Aim of the task:
Convert the rows starting at the line containing "kmspico 11.2 1 ✓" and ending at the line containing "s of the 2016 MLS regular" into a JSON list of strings, one string per line, with blank lines omitted. Leave out the pictures.

Extracted material:
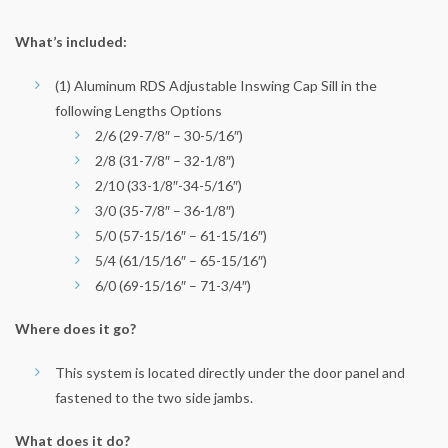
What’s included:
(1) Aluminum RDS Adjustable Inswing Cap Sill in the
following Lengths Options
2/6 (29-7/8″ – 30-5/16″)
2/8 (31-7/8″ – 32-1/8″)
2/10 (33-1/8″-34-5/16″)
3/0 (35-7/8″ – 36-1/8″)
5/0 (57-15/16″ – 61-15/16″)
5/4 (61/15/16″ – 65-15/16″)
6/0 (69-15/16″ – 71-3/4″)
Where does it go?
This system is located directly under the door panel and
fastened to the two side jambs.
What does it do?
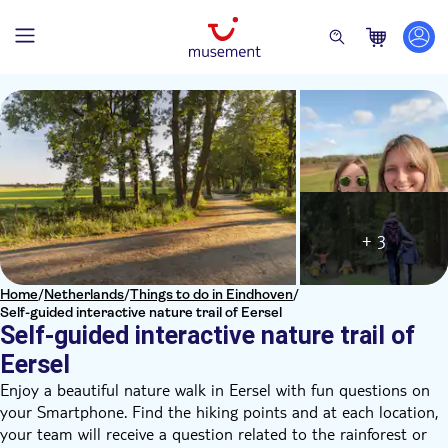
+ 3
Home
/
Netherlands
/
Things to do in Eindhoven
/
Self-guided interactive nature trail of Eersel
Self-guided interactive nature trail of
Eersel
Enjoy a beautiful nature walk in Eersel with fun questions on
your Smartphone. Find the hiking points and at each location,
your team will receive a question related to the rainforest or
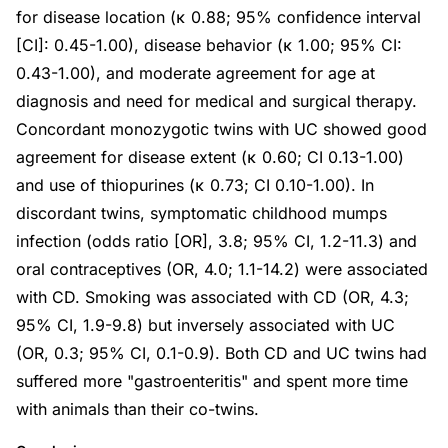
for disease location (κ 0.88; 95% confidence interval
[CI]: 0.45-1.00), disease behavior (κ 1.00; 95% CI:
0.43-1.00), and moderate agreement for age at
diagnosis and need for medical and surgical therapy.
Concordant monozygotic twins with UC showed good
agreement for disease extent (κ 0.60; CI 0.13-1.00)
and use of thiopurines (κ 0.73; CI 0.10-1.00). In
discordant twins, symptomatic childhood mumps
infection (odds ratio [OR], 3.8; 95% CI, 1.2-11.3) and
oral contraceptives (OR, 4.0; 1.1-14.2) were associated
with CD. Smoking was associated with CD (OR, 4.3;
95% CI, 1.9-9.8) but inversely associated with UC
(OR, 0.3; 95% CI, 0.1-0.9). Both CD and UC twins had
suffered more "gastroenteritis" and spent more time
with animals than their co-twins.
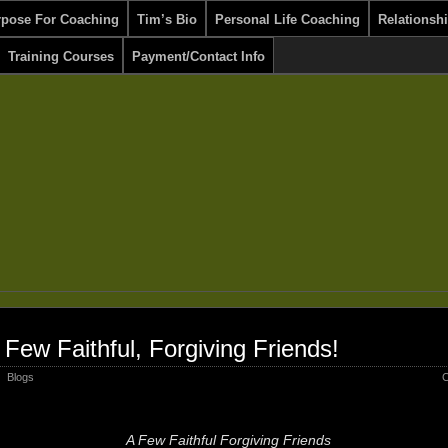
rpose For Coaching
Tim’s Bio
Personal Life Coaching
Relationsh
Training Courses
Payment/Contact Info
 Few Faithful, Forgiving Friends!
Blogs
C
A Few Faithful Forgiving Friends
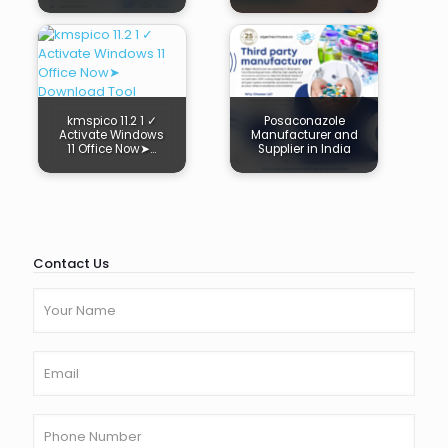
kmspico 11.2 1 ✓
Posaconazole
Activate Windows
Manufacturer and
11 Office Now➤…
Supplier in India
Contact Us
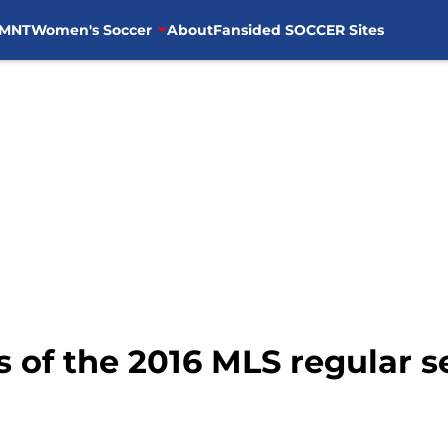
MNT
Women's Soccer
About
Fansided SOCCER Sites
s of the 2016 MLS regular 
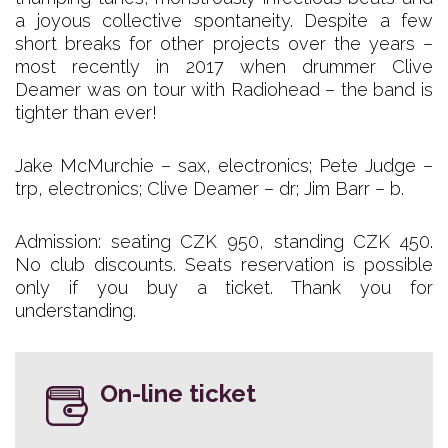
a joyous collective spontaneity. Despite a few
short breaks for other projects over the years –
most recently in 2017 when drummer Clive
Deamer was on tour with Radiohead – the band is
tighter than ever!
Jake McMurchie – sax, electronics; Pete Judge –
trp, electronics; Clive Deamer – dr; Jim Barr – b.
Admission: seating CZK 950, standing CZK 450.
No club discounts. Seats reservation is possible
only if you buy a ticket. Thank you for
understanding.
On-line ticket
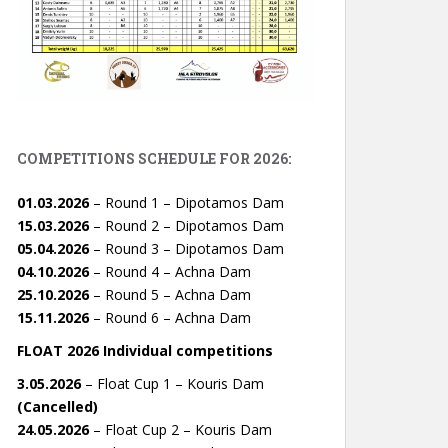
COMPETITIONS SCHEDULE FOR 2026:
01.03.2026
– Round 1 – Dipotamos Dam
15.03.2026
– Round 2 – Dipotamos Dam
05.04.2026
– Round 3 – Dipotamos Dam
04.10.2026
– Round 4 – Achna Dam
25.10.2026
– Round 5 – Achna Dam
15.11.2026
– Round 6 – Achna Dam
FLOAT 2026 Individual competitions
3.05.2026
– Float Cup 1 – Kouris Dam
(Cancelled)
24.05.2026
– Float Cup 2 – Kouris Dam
==
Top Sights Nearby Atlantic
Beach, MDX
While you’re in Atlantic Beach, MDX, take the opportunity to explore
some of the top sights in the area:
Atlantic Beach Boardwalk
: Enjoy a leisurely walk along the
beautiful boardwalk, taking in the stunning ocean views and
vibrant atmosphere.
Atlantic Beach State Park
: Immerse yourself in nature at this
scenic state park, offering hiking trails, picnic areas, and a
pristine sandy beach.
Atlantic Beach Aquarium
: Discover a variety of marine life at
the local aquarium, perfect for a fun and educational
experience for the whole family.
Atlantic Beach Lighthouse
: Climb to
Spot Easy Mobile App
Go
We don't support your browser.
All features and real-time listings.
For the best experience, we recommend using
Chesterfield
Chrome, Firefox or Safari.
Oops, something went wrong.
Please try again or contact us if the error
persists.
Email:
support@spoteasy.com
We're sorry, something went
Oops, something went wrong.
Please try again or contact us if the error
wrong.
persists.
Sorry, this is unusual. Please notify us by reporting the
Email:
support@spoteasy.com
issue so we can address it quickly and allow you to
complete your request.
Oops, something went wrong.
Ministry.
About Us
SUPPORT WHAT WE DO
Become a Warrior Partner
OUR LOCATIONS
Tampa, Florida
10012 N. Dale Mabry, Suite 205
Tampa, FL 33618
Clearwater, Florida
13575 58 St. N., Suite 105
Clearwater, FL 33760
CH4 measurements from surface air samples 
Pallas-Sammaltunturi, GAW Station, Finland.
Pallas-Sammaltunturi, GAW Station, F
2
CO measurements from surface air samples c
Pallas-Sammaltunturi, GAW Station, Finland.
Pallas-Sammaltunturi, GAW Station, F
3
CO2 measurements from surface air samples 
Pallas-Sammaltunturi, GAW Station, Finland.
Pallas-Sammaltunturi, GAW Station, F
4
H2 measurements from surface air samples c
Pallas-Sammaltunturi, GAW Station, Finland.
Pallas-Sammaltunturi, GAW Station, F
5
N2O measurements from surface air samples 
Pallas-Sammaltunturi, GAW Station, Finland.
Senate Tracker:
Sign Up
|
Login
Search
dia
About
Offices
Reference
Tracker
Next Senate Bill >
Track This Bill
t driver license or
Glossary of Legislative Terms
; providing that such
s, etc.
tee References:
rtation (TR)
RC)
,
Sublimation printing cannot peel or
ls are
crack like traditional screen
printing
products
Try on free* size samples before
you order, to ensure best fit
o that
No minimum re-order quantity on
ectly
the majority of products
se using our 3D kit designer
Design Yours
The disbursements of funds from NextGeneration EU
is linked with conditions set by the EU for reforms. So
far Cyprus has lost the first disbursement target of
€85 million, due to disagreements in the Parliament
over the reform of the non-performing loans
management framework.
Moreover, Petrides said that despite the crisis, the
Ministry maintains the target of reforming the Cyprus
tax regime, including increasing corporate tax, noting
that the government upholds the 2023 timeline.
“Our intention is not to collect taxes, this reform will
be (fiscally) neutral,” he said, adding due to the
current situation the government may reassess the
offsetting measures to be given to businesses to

Exercise response:
[
  "kmspico 11.2 1 ✓",
  "Posaconazole",
  "Activate Windows",
  "Manufacturer and",
  "11 Office Now➤…",
  "Supplier in India",
  "Contact Us",
  "MNT",
  "Women's Soccer",
  "About",
  "Fansided SOCCER Sites",
  "s of the 2016 MLS regular "
]